___ The data ___
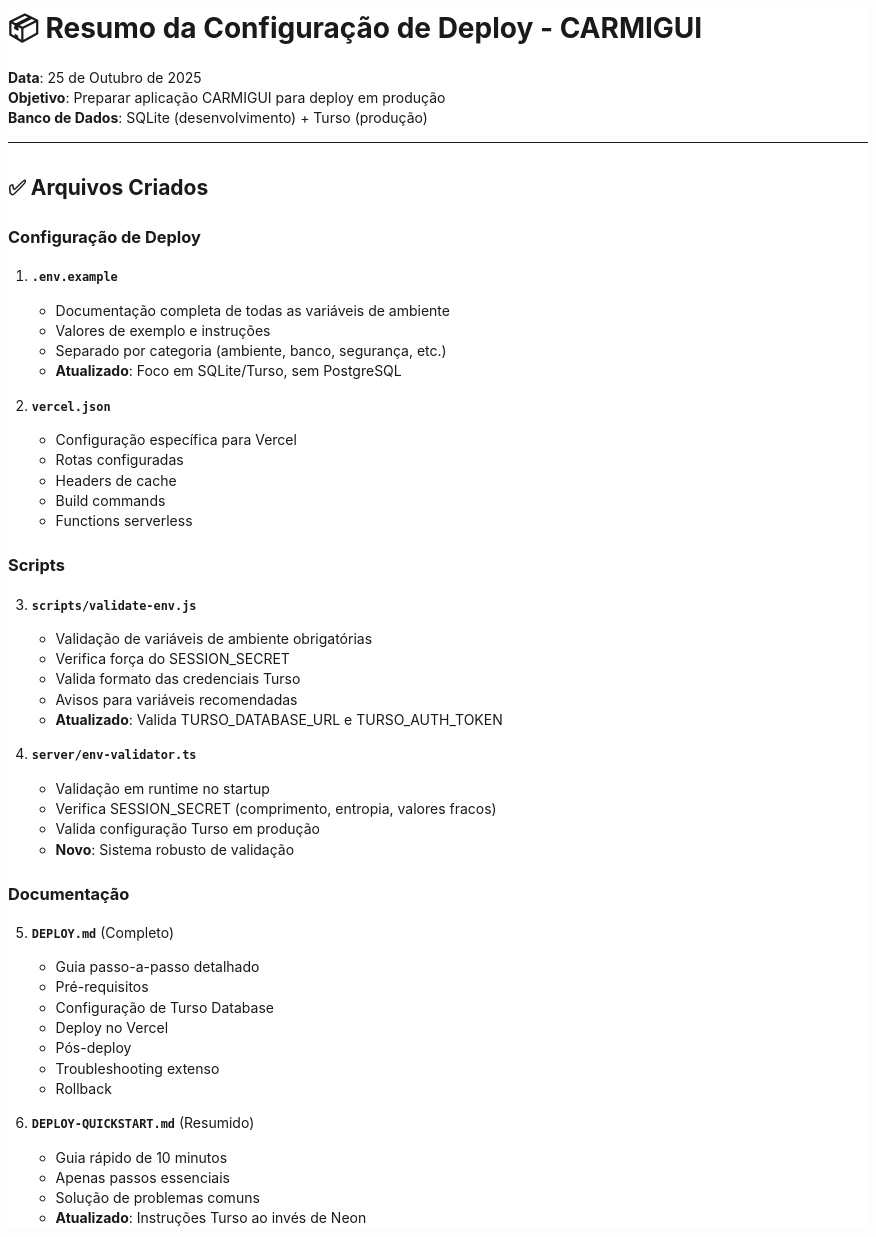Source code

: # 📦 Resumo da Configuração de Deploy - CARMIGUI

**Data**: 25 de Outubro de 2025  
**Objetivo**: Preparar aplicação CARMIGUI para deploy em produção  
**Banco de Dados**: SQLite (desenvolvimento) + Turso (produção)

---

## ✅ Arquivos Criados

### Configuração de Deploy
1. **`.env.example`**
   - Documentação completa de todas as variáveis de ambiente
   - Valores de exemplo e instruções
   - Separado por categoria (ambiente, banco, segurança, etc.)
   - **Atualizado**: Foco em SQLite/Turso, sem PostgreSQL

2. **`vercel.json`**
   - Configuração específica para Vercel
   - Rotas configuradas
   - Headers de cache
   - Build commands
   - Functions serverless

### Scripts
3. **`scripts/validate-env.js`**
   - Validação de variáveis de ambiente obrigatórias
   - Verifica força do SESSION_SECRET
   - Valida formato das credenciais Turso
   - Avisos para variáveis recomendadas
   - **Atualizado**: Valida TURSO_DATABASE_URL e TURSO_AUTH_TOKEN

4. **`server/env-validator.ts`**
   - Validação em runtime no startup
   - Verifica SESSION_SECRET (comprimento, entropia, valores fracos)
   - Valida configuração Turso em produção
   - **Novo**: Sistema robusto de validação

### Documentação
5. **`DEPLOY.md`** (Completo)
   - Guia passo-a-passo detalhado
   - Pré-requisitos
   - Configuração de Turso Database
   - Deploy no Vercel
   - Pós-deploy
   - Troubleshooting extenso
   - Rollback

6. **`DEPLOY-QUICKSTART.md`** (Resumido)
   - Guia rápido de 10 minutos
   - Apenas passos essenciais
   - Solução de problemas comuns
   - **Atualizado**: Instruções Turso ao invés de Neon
___
___ The data ___
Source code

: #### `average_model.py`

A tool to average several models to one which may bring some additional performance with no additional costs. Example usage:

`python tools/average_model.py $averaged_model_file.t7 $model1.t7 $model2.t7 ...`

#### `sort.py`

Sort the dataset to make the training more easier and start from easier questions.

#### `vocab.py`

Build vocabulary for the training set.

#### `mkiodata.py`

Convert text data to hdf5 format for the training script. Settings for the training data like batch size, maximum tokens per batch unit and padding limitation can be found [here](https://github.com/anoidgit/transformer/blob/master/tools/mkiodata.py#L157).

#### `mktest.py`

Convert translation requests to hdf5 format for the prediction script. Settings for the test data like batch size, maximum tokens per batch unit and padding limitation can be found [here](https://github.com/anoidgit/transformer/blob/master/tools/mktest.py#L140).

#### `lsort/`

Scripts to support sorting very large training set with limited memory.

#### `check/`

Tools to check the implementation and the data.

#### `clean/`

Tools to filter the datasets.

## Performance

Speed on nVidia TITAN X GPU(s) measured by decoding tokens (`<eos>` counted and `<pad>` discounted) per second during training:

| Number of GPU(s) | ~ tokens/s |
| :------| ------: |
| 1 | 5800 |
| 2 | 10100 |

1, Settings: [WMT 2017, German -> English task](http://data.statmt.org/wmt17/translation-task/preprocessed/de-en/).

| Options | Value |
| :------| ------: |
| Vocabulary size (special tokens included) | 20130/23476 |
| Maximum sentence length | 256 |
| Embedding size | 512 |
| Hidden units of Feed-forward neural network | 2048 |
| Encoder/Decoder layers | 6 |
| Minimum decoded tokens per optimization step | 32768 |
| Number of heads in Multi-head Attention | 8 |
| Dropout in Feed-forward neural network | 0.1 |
___
* [Exercise directions] I'd like the lines above from the one with "size | 512 |" up to and including the one with "network | 0.1 |" copied exactly, with no other lines.

* [Answer area]
| Embedding size | 512 |
| Hidden units of Feed-forward neural network | 2048 |
| Encoder/Decoder layers | 6 |
| Minimum decoded tokens per optimization step | 32768 |
| Number of heads in Multi-head Attention | 8 |
| Dropout in Feed-forward neural network | 0.1 |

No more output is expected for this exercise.